Desta forma, tornaram-se uma espécie de ovelha desgarrada para todos aqueles que preferem a igreja pré-conciliar, resultando no ponto de que, até o próprio nome “CEBs”, fosse vagarosamente deixado de lado,
tanto pelos contrários, como pelos adeptos, talvez como uma forma de não causar discussões acaloradas.
Diante do atual contexto eclesial, em que se inserem as Igrejas em toda a América Latina e Caribe, hoje vemos, em muitos destes lugares, as CEBs se tornando movimentos piedosos, intimistas, com igrejas cheias de burocracia e
pouco comprometimento com a comunidade que a cerca, distante de outras religiões vizinhas. Há um crescimento de paróquias que não criam núcleos básicos, sobressaindo, mais uma vez, a igreja piramidal, onde tudo depende de quem está no topo, tendo poder quase que absoluto sobre a grande maioria esparramada na base. Desta forma, há um distanciamento daquela tendência, que está na gênese das CEBs, que é o fortalecimento
dos laços comunitários, onde todos os homens e mulheres, independentemente de sua função dentro da instituição, têm direito a dar sua contribuição e opinião sobre como deve ser o caminhar da Igreja inserida naquela comunidade, proposto pela Conferência de Medellín (1968) e reafirmado na de Puebla (1979) e de Aparecida (2007).
Saindo dos meandros da instituição, as CEBs esbarram em outro movimento ainda mais forte que o “intra-eclesial”, que é o projeto neoliberal que impera no sistema político, social, econômico e ambiental atual.
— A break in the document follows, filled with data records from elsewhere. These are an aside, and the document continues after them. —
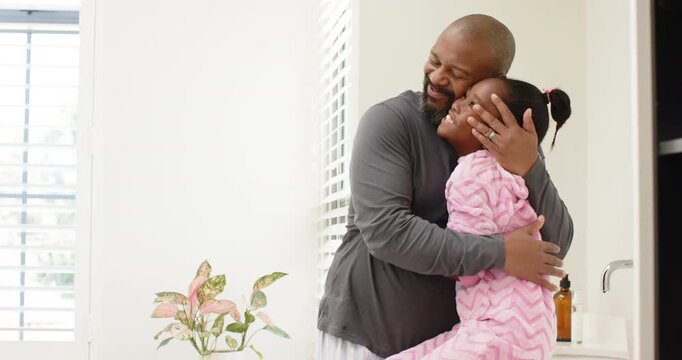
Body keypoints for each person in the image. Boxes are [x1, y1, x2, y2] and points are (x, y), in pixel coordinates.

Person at [317, 14, 574, 359]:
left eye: (457, 75)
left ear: (491, 82)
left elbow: (551, 247)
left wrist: (529, 165)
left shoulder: (511, 144)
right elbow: (386, 231)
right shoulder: (391, 122)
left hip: (454, 344)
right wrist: (501, 254)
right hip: (367, 337)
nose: (436, 78)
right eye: (435, 61)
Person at [386, 77, 571, 360]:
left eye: (471, 102)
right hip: (526, 330)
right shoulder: (513, 174)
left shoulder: (470, 177)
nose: (456, 103)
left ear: (496, 129)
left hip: (496, 330)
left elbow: (464, 260)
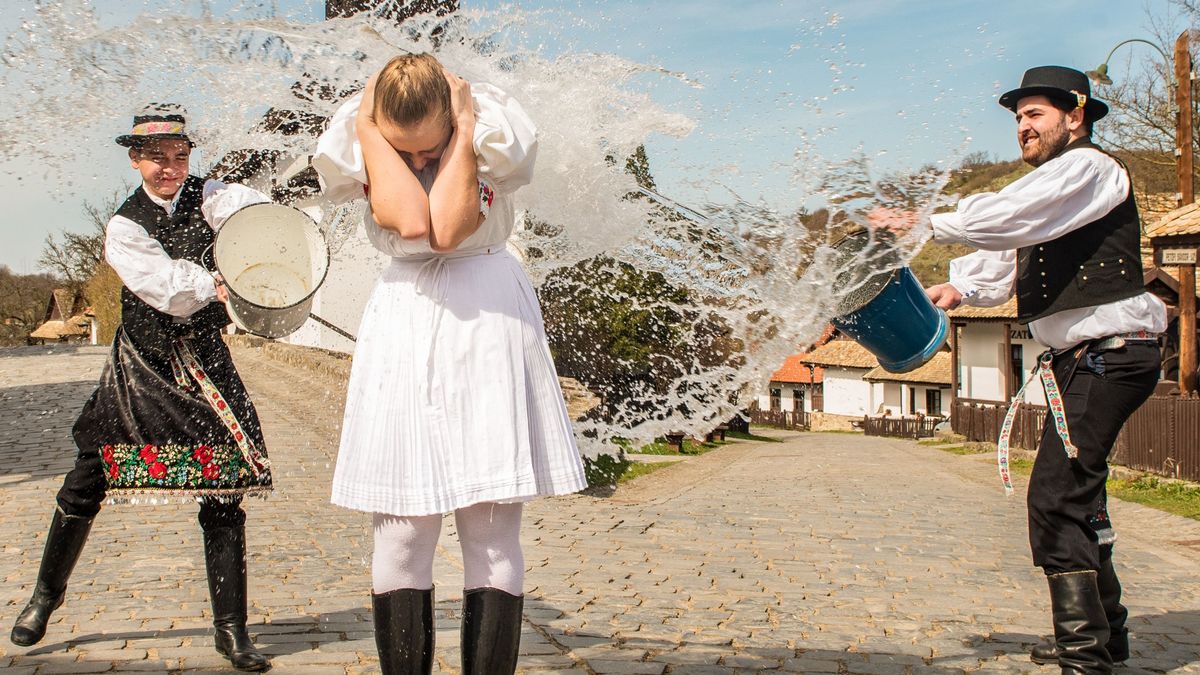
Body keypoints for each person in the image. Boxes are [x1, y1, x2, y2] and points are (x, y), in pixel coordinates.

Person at [311, 53, 587, 674]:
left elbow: (449, 229)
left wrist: (462, 132)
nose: (416, 163)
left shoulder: (491, 125)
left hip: (488, 315)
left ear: (453, 112)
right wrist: (365, 131)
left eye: (427, 148)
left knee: (490, 532)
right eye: (400, 150)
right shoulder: (356, 129)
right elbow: (410, 220)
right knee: (402, 530)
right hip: (404, 317)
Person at [10, 106, 274, 672]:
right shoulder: (125, 226)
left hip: (205, 362)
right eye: (157, 159)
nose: (170, 169)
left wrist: (265, 246)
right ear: (135, 160)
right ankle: (43, 599)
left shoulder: (213, 195)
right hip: (144, 365)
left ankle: (232, 631)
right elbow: (171, 291)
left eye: (180, 157)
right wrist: (219, 281)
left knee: (223, 490)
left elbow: (259, 218)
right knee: (87, 478)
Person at [924, 66, 1167, 674]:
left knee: (1056, 497)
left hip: (1111, 352)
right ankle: (1105, 640)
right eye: (1017, 119)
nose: (1022, 128)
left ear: (1075, 115)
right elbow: (1007, 252)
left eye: (1034, 115)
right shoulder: (1052, 195)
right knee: (1077, 495)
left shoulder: (1089, 168)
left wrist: (927, 219)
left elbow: (1008, 216)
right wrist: (956, 289)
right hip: (1089, 359)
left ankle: (1086, 660)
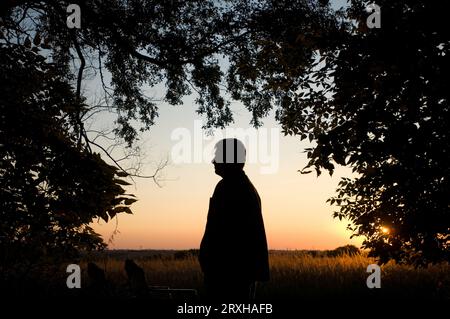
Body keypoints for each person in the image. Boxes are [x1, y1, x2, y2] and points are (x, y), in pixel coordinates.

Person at [199, 138, 270, 301]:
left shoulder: (230, 187)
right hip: (233, 274)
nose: (213, 161)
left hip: (228, 275)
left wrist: (212, 264)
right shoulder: (239, 186)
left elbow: (223, 234)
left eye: (217, 156)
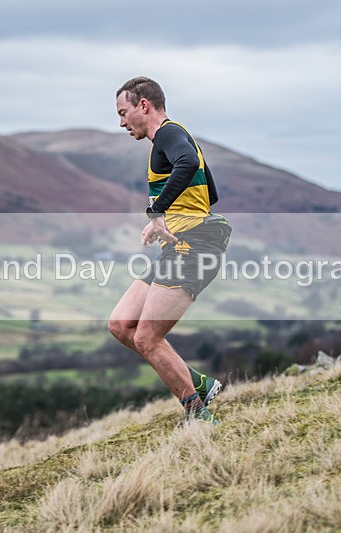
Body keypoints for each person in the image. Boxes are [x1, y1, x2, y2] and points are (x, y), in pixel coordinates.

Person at [108, 76, 231, 426]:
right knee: (120, 324)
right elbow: (210, 193)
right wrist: (169, 217)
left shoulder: (167, 133)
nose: (121, 123)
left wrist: (156, 211)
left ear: (143, 105)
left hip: (196, 246)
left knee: (147, 336)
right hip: (180, 245)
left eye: (123, 112)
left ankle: (198, 416)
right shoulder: (165, 140)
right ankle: (197, 383)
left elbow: (189, 163)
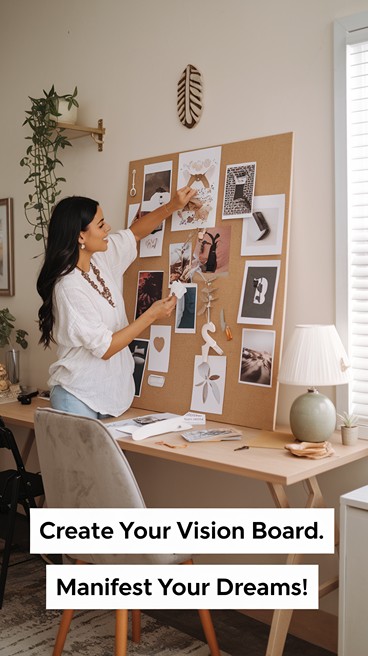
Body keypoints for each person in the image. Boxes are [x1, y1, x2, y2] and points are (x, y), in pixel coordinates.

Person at [37, 187, 195, 418]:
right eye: (100, 225)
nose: (108, 228)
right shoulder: (68, 287)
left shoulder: (101, 259)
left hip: (110, 397)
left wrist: (173, 206)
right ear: (81, 236)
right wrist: (151, 315)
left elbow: (135, 234)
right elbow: (106, 348)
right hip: (77, 397)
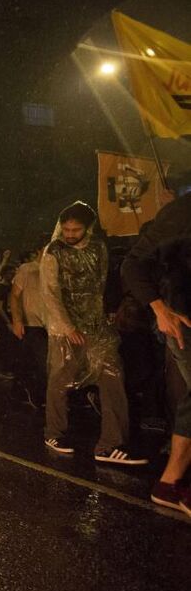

Sendo uma Igreja que enxerga os problemas da sociedade, como impedidores da construção do Reino de Deus, as CEBs atuam denunciando esse sistema, que empobrece e marginaliza muitos, em favor de uns pouquíssimos.
Ainda hoje, o papel das CEBs, apesar de outro contexto, é o mesmo de outrora: estar do lado dos pisados, nunca dos que pisam, como fala padre Júlio Lancellotti; estar junto dos que perdem, não dos vencedores, que vencem na fraude e na injustiça, como lembrou Darcy Ribeiro; e, se houver alguma dúvida, sempre ficar do lado dos pobres, como disse Dom Pedro Casaldáliga.
Apesar destas controvérsias, as CEBs de toda a América Latina e do Caribe continuam muito vivas. Em encontro recente, acontecido em Guayaquil, no Equador, em março de 2020, com início pouco antes da pandemia, estiveram presentes representantes das CEBs de 16 Países, e o Haiti só não conseguiu participar por problemas diplomáticos entre os governos. Todas elas, com suas experiências e realidades próprias, mas, no decorrer do encontro, foram percebendo as afinidades na luta por uma Igreja, que ponha em prática o que, de fato, se
propôs no Concílio Vaticano II; reconheceram-se, também, no anseio por uma Igreja, que se faça presente nas lutas de seus povos, por governos que realmente contemplem a soberania e a justiça, não só para os cristãos e cristãs, mas para todos e todas, independentemente de sua opção de fé. Essa luta e esse anseio evidenciam que as CEBs continuam atentas aos “sinais dos tempos”, estimuladas pelos documentos da Igreja e em sintonia com o Papa Francisco.